EXTRACT TO READ →
====================

Meaning is also coupled with the directions sent through the dreams. After saying that he had come to the monastery because of the dream he mentions “God sent it in order to show me my road, and the Abbot is going to untangle it for me’” (Kazantzakis 136). Not only is the direction he must take communicated there is also something to untangle, some deeper meaning, adding to the richness and wonder. Key to understanding this concept is another line in the book where Jesus thinks, “everything is of God… everything has two meanings, one manifest, one hidden. The common people comprehend only what is manifest. They say, ‘This is a snake,’ and their minds go no further; but the mind which dwells in God sees what lies beyond the visible, sees the hidden meaning” (Kazantzakis 150). This statement is rooted in the understanding that everything has or is an aspect of the divine. For the thing itself to be fully known the one considering it must be able to find this hidden meaning. When that thing is fully known the way in which the essence of the thing was understood could be considered language, and, in the case of dreams, the language of the divine.
While dreams appear as the language of the divine, with immense complexities and troubles to make meaning for the unpracticed, it must be considered that the divine encompasses both godlike figures— omnipotent God and the tempter Satan. After a dream that he experienced Jesus says “’someone came last night in my sleep… someone came. Surely it was God, God… or was it the devil? Who can tell them apart? They exchange faces; God sometimes becomes all darkness, the devil all light, and the mind of man is left in a muddle’” (Kazantzakis 15). To the dreamer, the dream is a mixed muddle of images and meaning and, adding the most basic yet important complexity, whose voice, God or Satan, is speaking the divine language? While this creates a complex problem for the dreamer it establishes dreams as a form of communication that is used by both powers and in much of the same way as evident by the dreamers inability to distinguish between the two. Because of the reliance of each to use this form of revelation the power of the dream as a method of persuasion towards action does not go unnoticed. Used effectively this dream-language should be understood as one of the most potent and most convincing methods of revelation. It is fitting then that God used a dream as a catalyst to prompt Jesus to begin his journey and also that Satan used a dream to try and tempt Jesus from his journey.

====================

EXERCISE REQUIREMENTS →
a. Using the passage on dreams as divine language, decide whether each statement agrees with it: (i) Jesus expects the Abbot to untangle the road his dream showed him; (ii) the passage holds that the dreamer can easily tell God from the devil; (iii) Satan used a dream to try to tempt Jesus from his journey. Answer yes or no for each, and quote the words from the passage that decide it.
b. Carry on the passage on dreams as divine language, starting right after its final sentence.

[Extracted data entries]
====================

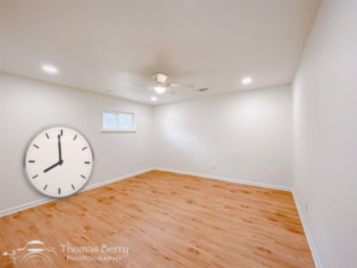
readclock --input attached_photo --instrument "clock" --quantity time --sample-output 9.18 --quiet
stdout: 7.59
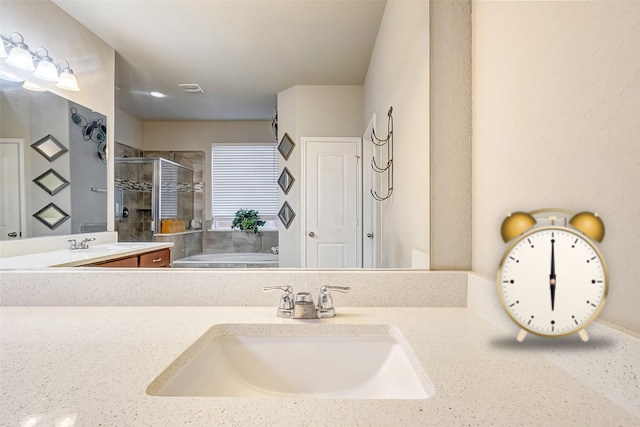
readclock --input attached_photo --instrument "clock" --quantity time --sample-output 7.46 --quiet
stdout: 6.00
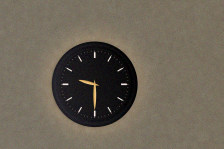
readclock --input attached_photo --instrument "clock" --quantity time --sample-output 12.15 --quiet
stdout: 9.30
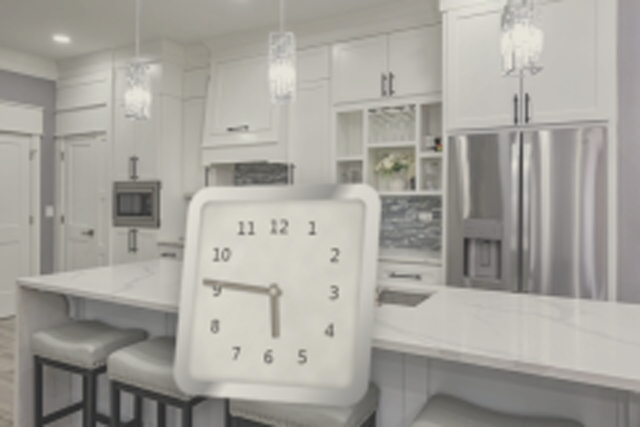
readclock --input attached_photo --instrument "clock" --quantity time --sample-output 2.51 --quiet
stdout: 5.46
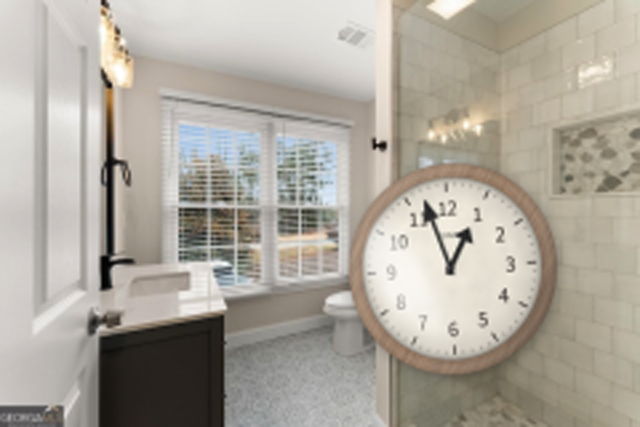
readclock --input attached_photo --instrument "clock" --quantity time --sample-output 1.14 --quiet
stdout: 12.57
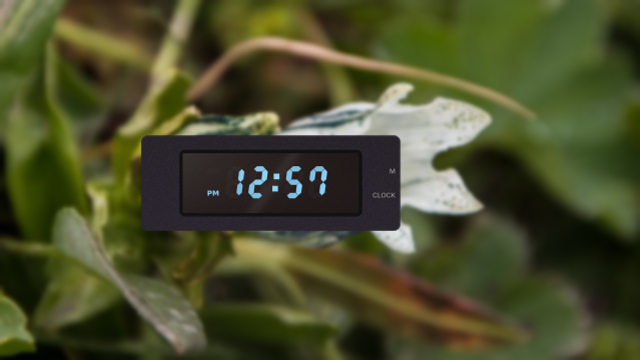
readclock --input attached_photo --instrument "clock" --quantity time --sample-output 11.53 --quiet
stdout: 12.57
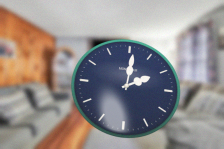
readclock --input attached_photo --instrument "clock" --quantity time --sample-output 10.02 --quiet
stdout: 2.01
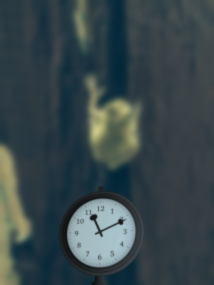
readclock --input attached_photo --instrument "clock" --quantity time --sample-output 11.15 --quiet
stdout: 11.11
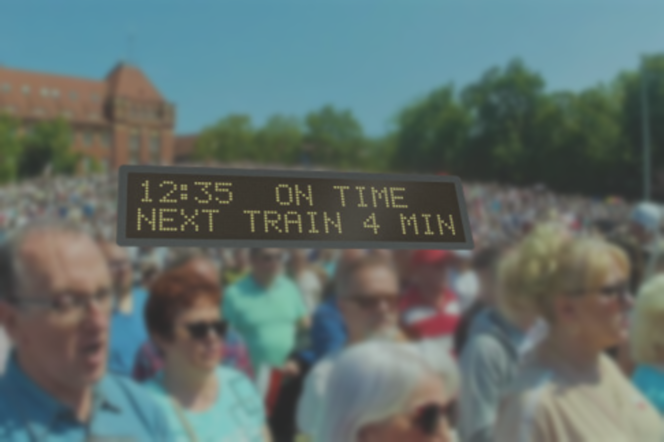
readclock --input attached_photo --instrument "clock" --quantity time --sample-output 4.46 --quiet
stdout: 12.35
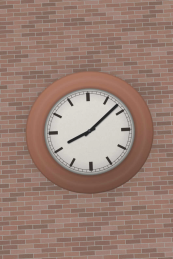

====================

ANSWERS BY TASK →
a.
(i) Yes: "the Abbot is going to untangle it for me"
(ii) No: "Who can tell them apart?"
(iii) Yes: "Satan used a dream to try and tempt Jesus from his journey"

b.
Finally, as Jesus faints upon the cross, we are transported to the last temptation of Jesus for which the novel is named. After he faints Jesus’ “eyelids fluttered with joy and surprise. This was not a cross; it was a huge tree reaching from earth to heaven” (Kazantzakis 444). Jesus is bewildered and asks his supposed guardian angel “’wasn’t I crucified… was the cross, then, a dream—and the nails, the pain, he sun which became dark’” to which the angel replies “’yes, a dream. You lived your entire Passion in a dream. You mounted the cross and were nailed to it in a dream. The five wounds in your hands, feet and heart were inflicted in a dream, but with such force that, look!, the blood is still flowing’” (Kazantzakis 446). As we later find out the garden Jesus has been transported to is actually the dream. But, as followers of the story, we too suppose that Jesus has lived his Passion in a dream and that the life lying before him, the life he utters about earlier when he says, “I don’t care about the kingdom of heaven. I like the earth. I want to marry”, is the life he will finally be able to live (Kazantzakis 28). Little do we suspect when Kazantzakis claims that “every moment of Christ’s life is a conflict” that he has filled one of the last moments in Christ’s life with the most tortuous test of all—the man’s desired lifestyle, dripping with possibility before him, appearing in it’s whole in a flash quick as lightning. The clue should remind us of Eliot’s Four Quartets in which he claims “the time of death is every moment” and that there is “a lifetime burning in every moment” (Eliot 42, 31). Satan himself even relates this concept when, in the form of Jesus’ guardian angel, he preaches “Here is eternity: each moment, Jesus of Nazareth, each moment that passes” (Kazantzakis 466). For Satan to uncover Jesus’ deepest desires and place him in the center of the illusion is the most potent application, and most potent temptation, of the dream that Jesus has felt.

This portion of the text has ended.